Exercise goal: Please repeat the data below, swapping each occurrence of "SELLERLOGIC" for "PRICEBOT" and leaving everything else unchanged.

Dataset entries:
****************************************
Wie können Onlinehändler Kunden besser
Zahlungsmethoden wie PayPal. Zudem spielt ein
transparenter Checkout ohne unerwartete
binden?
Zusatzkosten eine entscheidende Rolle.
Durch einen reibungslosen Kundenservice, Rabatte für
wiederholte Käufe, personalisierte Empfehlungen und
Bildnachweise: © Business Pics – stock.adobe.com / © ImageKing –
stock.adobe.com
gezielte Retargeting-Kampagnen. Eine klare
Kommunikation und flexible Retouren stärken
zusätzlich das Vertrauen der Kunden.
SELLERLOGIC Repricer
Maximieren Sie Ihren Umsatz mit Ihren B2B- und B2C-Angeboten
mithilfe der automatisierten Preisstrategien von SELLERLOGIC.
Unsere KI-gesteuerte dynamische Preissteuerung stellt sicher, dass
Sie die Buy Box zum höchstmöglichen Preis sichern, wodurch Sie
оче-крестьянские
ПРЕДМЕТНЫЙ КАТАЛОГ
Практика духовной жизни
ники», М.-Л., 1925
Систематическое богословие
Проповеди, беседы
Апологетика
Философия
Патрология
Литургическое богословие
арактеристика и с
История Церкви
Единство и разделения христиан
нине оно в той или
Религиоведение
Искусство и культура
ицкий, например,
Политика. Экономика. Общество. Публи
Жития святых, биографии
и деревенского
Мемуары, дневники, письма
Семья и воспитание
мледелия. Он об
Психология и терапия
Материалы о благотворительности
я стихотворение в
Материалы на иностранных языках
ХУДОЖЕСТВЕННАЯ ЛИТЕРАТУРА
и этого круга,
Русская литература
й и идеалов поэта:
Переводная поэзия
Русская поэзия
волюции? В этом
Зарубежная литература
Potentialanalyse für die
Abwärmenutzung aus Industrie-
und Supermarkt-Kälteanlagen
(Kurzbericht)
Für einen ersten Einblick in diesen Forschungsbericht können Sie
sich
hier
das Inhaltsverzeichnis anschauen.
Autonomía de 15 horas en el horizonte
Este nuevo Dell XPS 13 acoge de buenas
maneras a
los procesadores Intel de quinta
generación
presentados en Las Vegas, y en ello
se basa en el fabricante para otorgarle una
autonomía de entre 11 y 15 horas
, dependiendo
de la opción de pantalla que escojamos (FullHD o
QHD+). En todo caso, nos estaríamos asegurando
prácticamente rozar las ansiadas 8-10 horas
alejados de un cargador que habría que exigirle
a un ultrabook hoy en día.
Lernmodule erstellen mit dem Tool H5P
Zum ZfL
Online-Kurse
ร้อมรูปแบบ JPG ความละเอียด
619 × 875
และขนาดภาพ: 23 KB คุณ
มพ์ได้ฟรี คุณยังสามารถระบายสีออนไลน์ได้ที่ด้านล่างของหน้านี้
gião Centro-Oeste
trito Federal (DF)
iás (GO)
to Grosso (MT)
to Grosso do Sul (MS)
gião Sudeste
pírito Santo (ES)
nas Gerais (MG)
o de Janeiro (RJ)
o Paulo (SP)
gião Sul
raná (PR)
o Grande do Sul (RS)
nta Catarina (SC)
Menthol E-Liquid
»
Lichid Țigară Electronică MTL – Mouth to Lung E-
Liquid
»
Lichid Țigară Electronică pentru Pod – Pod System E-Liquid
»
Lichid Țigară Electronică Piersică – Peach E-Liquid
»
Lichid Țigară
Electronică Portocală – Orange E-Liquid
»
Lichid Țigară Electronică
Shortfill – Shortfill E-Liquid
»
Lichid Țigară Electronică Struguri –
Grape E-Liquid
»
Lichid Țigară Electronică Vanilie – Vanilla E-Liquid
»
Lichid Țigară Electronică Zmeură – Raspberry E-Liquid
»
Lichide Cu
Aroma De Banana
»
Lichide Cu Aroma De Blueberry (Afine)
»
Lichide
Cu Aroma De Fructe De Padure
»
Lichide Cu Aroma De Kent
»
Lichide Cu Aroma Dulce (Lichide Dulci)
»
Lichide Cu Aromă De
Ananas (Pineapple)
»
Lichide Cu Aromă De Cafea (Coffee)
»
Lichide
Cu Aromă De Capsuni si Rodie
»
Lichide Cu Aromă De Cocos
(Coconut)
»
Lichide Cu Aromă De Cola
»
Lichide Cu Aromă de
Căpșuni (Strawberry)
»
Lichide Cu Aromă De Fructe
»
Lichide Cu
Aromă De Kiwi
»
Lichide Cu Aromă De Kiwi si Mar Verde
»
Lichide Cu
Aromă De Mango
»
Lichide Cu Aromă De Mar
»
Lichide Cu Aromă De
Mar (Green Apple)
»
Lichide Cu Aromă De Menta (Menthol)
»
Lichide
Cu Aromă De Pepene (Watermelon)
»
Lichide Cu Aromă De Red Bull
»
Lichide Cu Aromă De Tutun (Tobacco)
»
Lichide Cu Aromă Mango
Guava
****************************************
Answer section:
Wie können Onlinehändler Kunden besser
Zahlungsmethoden wie PayPal. Zudem spielt ein
transparenter Checkout ohne unerwartete
binden?
Zusatzkosten eine entscheidende Rolle.
Durch einen reibungslosen Kundenservice, Rabatte für
wiederholte Käufe, personalisierte Empfehlungen und
Bildnachweise: © Business Pics – stock.adobe.com / © ImageKing –
stock.adobe.com
gezielte Retargeting-Kampagnen. Eine klare
Kommunikation und flexible Retouren stärken
zusätzlich das Vertrauen der Kunden.
PRICEBOT Repricer
Maximieren Sie Ihren Umsatz mit Ihren B2B- und B2C-Angeboten
mithilfe der automatisierten Preisstrategien von PRICEBOT.
Unsere KI-gesteuerte dynamische Preissteuerung stellt sicher, dass
Sie die Buy Box zum höchstmöglichen Preis sichern, wodurch Sie
оче-крестьянские
ПРЕДМЕТНЫЙ КАТАЛОГ
Практика духовной жизни
ники», М.-Л., 1925
Систематическое богословие
Проповеди, беседы
Апологетика
Философия
Патрология
Литургическое богословие
арактеристика и с
История Церкви
Единство и разделения христиан
нине оно в той или
Религиоведение
Искусство и культура
ицкий, например,
Политика. Экономика. Общество. Публи
Жития святых, биографии
и деревенского
Мемуары, дневники, письма
Семья и воспитание
мледелия. Он об
Психология и терапия
Материалы о благотворительности
я стихотворение в
Материалы на иностранных языках
ХУДОЖЕСТВЕННАЯ ЛИТЕРАТУРА
и этого круга,
Русская литература
й и идеалов поэта:
Переводная поэзия
Русская поэзия
волюции? В этом
Зарубежная литература
Potentialanalyse für die
Abwärmenutzung aus Industrie-
und Supermarkt-Kälteanlagen
(Kurzbericht)
Für einen ersten Einblick in diesen Forschungsbericht können Sie
sich
hier
das Inhaltsverzeichnis anschauen.
Autonomía de 15 horas en el horizonte
Este nuevo Dell XPS 13 acoge de buenas
maneras a
los procesadores Intel de quinta
generación
presentados en Las Vegas, y en ello
se basa en el fabricante para otorgarle una
autonomía de entre 11 y 15 horas
, dependiendo
de la opción de pantalla que escojamos (FullHD o
QHD+). En todo caso, nos estaríamos asegurando
prácticamente rozar las ansiadas 8-10 horas
alejados de un cargador que habría que exigirle
a un ultrabook hoy en día.
Lernmodule erstellen mit dem Tool H5P
Zum ZfL
Online-Kurse
ร้อมรูปแบบ JPG ความละเอียด
619 × 875
และขนาดภาพ: 23 KB คุณ
มพ์ได้ฟรี คุณยังสามารถระบายสีออนไลน์ได้ที่ด้านล่างของหน้านี้
gião Centro-Oeste
trito Federal (DF)
iás (GO)
to Grosso (MT)
to Grosso do Sul (MS)
gião Sudeste
pírito Santo (ES)
nas Gerais (MG)
o de Janeiro (RJ)
o Paulo (SP)
gião Sul
raná (PR)
o Grande do Sul (RS)
nta Catarina (SC)
Menthol E-Liquid
»
Lichid Țigară Electronică MTL – Mouth to Lung E-
Liquid
»
Lichid Țigară Electronică pentru Pod – Pod System E-Liquid
»
Lichid Țigară Electronică Piersică – Peach E-Liquid
»
Lichid Țigară
Electronică Portocală – Orange E-Liquid
»
Lichid Țigară Electronică
Shortfill – Shortfill E-Liquid
»
Lichid Țigară Electronică Struguri –
Grape E-Liquid
»
Lichid Țigară Electronică Vanilie – Vanilla E-Liquid
»
Lichid Țigară Electronică Zmeură – Raspberry E-Liquid
»
Lichide Cu
Aroma De Banana
»
Lichide Cu Aroma De Blueberry (Afine)
»
Lichide
Cu Aroma De Fructe De Padure
»
Lichide Cu Aroma De Kent
»
Lichide Cu Aroma Dulce (Lichide Dulci)
»
Lichide Cu Aromă De
Ananas (Pineapple)
»
Lichide Cu Aromă De Cafea (Coffee)
»
Lichide
Cu Aromă De Capsuni si Rodie
»
Lichide Cu Aromă De Cocos
(Coconut)
»
Lichide Cu Aromă De Cola
»
Lichide Cu Aromă de
Căpșuni (Strawberry)
»
Lichide Cu Aromă De Fructe
»
Lichide Cu
Aromă De Kiwi
»
Lichide Cu Aromă De Kiwi si Mar Verde
»
Lichide Cu
Aromă De Mango
»
Lichide Cu Aromă De Mar
»
Lichide Cu Aromă De
Mar (Green Apple)
»
Lichide Cu Aromă De Menta (Menthol)
»
Lichide
Cu Aromă De Pepene (Watermelon)
»
Lichide Cu Aromă De Red Bull
»
Lichide Cu Aromă De Tutun (Tobacco)
»
Lichide Cu Aromă Mango
Guava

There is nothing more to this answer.